3. Draw a polygon of the same shape as the SMD pad, and place it on the
opposite layer.
4. When you CAM-up your .brd file add an extra section, call it MILLING,
set the extension of the output to something unused like .mll, select
the Milling(46) layer and process the entire job with this new section.
5. Tell your board house that the .mll file has information on milling
that needs to be done before metallization.
========================================================================
I am posting this to describe a viable procedure for creating slotted
pads. Slotted pads are often used on current sense devices because they
have leads of a high aspect ratio (one side is much greater in length
than another) which would require a very large diameter circular pad to
accommodate. This over-sized pad would require LOTS of solder and heat
to properly mount since these are typically higher-current devices and
therefore have great heat-sinking capabilities, not to mention the board
itself will likely be a great sink as well because it will most likely
be of a higher weight of copper. These holes also unnecessarily waste
valuable board real estate.
The solution I propose is better, cleaner, and only has the drawback of
putting in the extra effort in both library construction for these types
of devices, and board CAM processing for any boards containing these
device types.
I have searched and read every post on both the User and Support forum
relating to "slots" and this also seems to be inline with what most have
said, although no other post describes anything as thoroughly, or as well.
First, please understand how EAGLE, the CAM processor, and the Board
House all play into turning what you see on your screen into what is in
your hands at the end of the process:
EAGLE draws things in layers only to distinguish different aspects of a
board for itself.

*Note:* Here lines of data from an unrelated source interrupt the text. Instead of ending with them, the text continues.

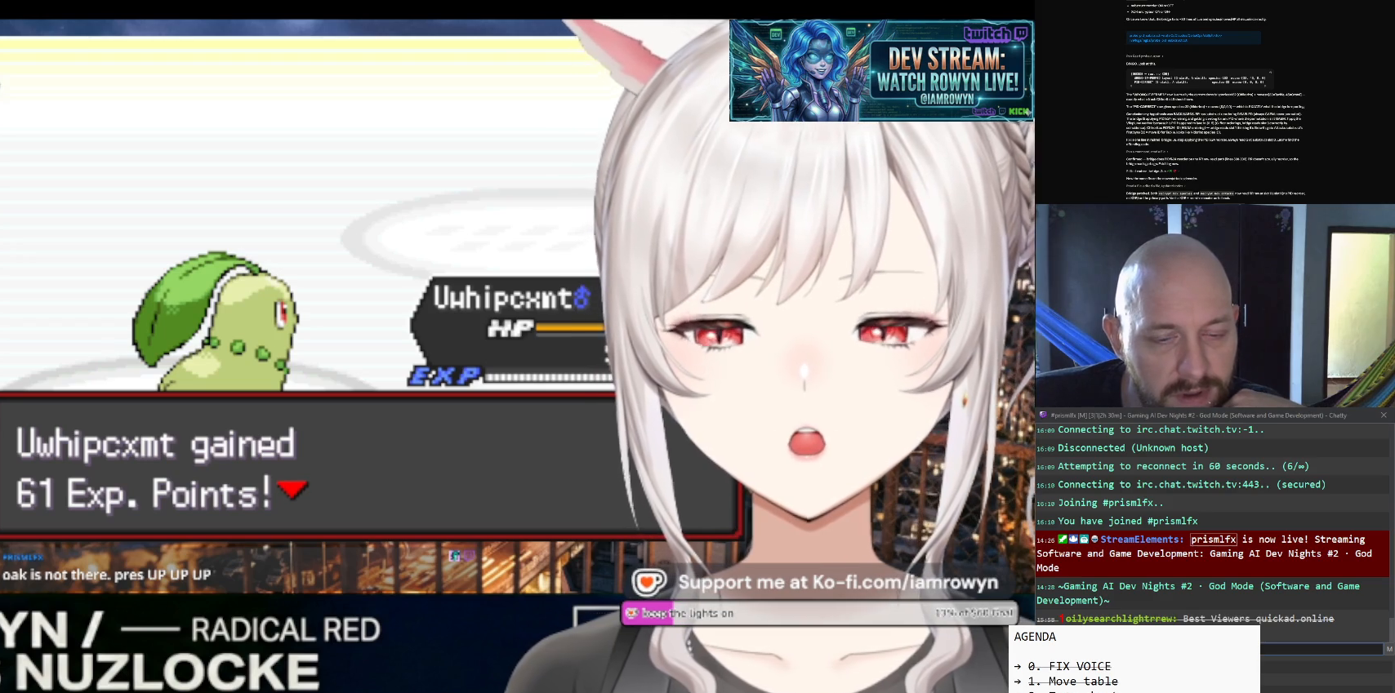
{"buttons": ["A"], "events": []}
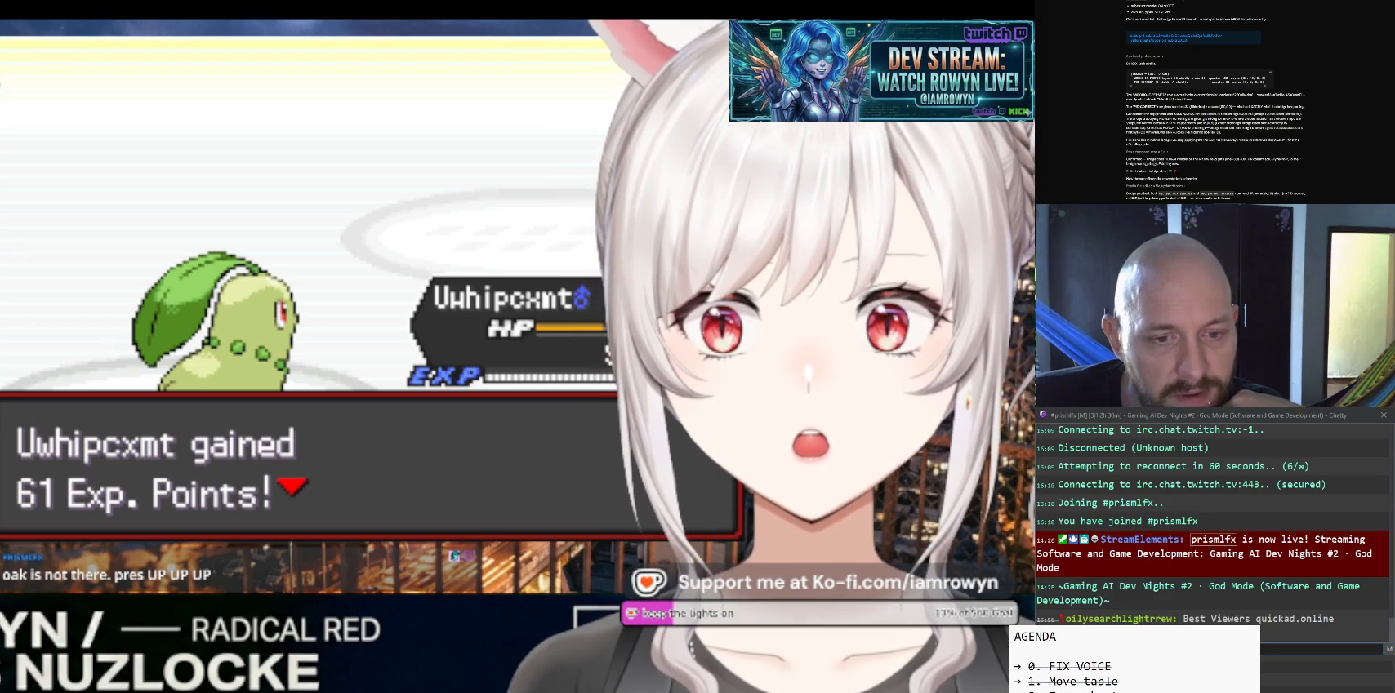
{"buttons": ["A"], "events": []}
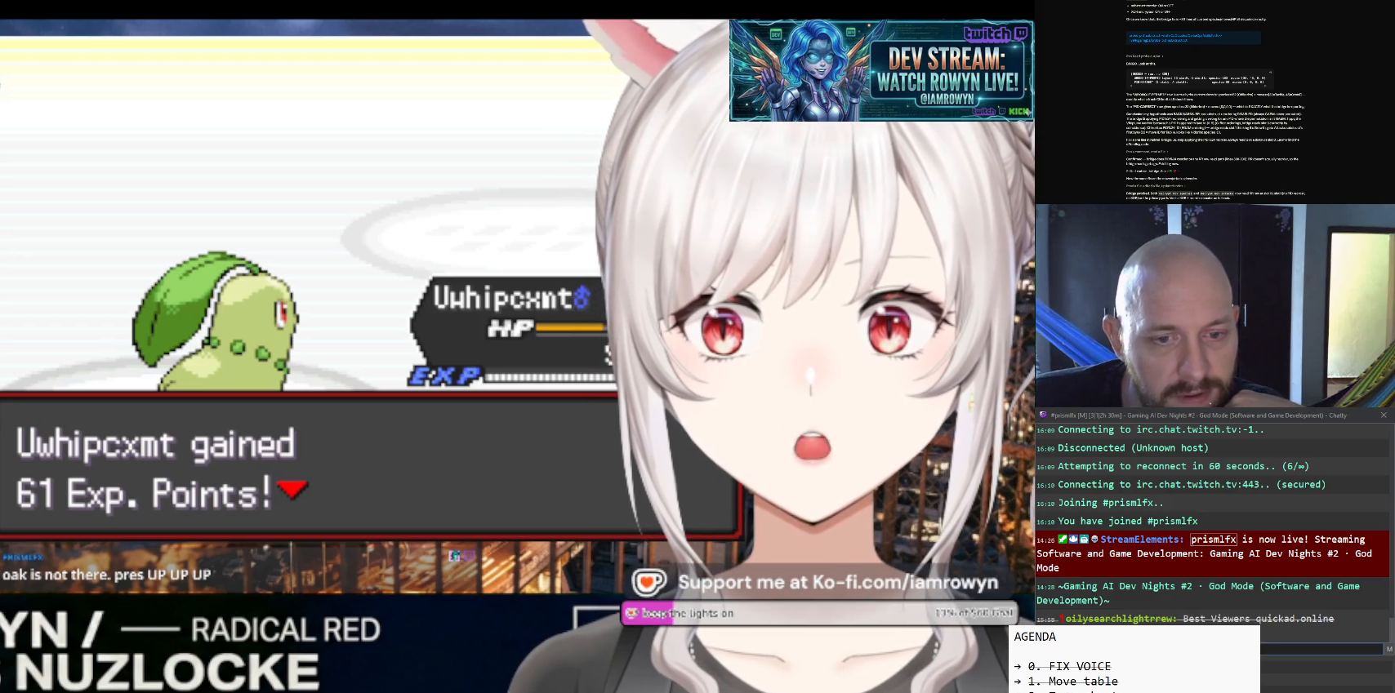
{"buttons": ["A"], "events": []}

A pad and all your wire on the top layer will end up
on the same layer at the board house. A layer in EAGLE, a physical
layer on your board, and processing layers at the board house are three
entirely different concepts, however intertwined. I will discuss no
further. ALWAYS keep this in mind.
Some have said that the dimension layer is useless, and that is a false.
Any layer can be used to do anything you want. It's how you process
your layers, and how you instruct your board house to use your output
files that determines what the board will turn out like.
If you separate the dimension and milling layers and process them
properly then you can use the to make the difference between plated and
non-plated slots. Simply tell your board house that anything in the
output file created by the Dimension(20) layer is to be used AFTER
metalization, and anything in the output file created by the Milling(46)
layer is to be used BEFORE metalization.
Without further ado, to have a board created with Plated Slot hole for
high aspect ration pins follow these simple instructions:
1. Create the slot in the Milling(46) layer. This slot can be drawn as
a rectangle or by air wires. Do NOT use a polygon. Draw it exactly how
you want the slot cut-out, but keep in mind the board house will more
than likely use an end-mill to route this slot. End mills are ROUND,
you CAN NOT have a 90-degrees edge. You can draw it this way, but I
guarantee your board house will call you and ask if you want the edge of
the radius to match the edge of the rectangle or if you want the center
of the end-mill to go the edge of the rectangle. It would be best to
just go ahead and make shorter edge a radius (the longer edge should be
straight), but make sure it's radius is at least as large are their
smallest end-mill or drill size.
2. Add an SMD pad to either the Top(1) or Bottom(16) layer.
3. Draw a polygon of the same shape as the SMD pad, and place it on the
opposite layer.
4. When you CAM-up your .brd file add an extra section, call it MILLING,
set the extension of the output to something unused like .mll, select
the Milling(46) layer and process the entire job with this new section.
5. Tell your board house that the .mll file has information on milling
that needs to be done before metallization.
-jh